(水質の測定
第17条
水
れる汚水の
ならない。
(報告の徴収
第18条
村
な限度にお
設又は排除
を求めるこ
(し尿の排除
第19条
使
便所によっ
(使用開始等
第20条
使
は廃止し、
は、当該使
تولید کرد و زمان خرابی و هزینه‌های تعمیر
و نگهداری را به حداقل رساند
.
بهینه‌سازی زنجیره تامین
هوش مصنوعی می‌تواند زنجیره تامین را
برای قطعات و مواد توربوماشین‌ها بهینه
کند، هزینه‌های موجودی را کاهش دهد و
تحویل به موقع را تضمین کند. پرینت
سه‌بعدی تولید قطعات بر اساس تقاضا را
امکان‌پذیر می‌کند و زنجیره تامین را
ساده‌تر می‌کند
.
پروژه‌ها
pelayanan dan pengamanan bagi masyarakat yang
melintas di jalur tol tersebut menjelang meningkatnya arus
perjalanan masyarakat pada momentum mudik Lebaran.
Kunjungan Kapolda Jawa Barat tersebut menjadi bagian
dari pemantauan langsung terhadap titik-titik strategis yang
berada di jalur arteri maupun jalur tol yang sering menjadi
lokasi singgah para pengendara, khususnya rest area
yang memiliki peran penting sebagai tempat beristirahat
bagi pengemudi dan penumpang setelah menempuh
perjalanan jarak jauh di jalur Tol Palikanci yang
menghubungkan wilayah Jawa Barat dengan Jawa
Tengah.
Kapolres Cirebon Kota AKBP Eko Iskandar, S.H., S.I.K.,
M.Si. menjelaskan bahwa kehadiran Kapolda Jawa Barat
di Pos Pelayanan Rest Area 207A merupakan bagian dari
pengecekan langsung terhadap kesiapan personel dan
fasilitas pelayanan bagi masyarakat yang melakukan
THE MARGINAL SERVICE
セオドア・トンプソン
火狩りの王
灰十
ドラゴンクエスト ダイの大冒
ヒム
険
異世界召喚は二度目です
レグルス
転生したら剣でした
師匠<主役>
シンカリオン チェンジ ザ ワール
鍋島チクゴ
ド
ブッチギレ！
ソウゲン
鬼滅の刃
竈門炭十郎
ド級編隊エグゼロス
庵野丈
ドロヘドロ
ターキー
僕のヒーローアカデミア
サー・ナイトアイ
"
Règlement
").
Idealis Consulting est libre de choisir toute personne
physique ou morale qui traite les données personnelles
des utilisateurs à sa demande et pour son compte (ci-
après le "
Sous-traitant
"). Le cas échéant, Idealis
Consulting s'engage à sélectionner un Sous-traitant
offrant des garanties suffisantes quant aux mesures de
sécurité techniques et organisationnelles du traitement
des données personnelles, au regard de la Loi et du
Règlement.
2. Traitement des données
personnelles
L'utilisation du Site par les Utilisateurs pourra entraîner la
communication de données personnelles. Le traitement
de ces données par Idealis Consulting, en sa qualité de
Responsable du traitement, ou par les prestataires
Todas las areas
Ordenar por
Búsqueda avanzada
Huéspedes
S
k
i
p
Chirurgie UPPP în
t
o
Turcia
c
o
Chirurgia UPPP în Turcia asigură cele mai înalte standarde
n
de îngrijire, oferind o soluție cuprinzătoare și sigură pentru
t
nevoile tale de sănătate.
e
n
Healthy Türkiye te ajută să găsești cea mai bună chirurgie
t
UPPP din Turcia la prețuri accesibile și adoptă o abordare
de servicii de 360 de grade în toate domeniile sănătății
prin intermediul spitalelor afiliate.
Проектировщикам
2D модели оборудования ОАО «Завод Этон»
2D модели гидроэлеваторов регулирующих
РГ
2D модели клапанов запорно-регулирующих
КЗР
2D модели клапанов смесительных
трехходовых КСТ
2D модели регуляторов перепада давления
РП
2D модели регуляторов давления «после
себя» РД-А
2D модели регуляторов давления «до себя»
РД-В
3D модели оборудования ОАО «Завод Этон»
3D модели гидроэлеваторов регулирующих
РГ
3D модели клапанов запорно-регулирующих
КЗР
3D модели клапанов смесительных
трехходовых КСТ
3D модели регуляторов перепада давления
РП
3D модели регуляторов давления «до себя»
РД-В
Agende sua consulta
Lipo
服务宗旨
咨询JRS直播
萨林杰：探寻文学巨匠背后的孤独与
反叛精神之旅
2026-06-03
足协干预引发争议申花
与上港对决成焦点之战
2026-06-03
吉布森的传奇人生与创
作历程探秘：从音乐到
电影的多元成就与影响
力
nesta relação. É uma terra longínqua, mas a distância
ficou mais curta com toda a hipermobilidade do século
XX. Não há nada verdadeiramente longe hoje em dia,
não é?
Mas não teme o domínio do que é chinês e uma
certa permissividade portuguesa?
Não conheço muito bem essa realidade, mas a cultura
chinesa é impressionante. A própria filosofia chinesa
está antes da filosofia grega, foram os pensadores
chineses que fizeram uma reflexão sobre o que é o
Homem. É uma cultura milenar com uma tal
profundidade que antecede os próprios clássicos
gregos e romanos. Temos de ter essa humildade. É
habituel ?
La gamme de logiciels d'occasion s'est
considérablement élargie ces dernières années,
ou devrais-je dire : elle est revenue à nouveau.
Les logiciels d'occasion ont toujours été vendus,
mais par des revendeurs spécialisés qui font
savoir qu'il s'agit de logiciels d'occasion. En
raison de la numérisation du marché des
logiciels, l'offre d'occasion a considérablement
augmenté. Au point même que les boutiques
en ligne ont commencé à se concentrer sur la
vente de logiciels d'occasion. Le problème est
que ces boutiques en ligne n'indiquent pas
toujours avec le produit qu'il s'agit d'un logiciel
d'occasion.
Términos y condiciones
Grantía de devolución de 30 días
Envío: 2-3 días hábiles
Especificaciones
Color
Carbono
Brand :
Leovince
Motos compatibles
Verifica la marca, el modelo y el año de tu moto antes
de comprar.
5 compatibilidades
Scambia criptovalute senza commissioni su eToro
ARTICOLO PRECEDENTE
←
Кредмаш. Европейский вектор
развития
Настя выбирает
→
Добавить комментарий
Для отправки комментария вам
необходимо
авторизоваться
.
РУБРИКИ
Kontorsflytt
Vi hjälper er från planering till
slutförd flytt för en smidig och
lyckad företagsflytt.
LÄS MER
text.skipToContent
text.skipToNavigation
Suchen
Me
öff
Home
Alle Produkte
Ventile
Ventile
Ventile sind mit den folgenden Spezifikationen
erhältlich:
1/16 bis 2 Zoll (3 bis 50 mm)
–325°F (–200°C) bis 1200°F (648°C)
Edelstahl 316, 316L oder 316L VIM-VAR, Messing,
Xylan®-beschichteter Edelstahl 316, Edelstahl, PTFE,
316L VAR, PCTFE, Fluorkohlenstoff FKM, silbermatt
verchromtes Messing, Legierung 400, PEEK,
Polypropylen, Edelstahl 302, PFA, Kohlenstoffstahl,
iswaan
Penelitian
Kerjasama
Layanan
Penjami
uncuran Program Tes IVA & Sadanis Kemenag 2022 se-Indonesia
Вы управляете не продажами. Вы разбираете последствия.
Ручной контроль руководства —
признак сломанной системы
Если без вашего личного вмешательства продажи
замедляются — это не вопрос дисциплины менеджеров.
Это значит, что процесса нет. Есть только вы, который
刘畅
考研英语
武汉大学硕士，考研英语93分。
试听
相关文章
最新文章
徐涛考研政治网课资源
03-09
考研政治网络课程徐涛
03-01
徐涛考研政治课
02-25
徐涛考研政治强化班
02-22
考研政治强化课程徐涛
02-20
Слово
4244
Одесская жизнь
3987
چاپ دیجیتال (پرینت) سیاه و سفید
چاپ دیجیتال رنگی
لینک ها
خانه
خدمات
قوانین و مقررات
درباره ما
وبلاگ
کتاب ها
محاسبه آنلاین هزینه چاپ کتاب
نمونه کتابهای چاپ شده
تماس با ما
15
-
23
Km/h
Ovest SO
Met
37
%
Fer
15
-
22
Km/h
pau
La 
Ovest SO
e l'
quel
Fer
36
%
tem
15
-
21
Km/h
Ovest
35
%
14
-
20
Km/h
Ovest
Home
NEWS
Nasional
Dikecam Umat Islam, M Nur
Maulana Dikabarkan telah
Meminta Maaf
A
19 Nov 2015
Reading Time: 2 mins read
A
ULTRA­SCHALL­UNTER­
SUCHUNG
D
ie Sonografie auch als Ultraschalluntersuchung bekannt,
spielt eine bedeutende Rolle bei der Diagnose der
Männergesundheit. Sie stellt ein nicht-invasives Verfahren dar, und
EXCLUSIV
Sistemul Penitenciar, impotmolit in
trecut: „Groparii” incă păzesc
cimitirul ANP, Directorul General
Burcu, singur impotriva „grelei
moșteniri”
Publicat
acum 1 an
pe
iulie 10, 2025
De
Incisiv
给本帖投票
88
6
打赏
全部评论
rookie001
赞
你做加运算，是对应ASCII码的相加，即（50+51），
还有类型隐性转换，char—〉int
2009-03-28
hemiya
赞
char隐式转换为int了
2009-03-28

■ REQUIRED ACTION ■
Working from the material above, tally how many lines hold the string "text". The number is all that is needed.

■ EXERCISE OUTPUT ■
2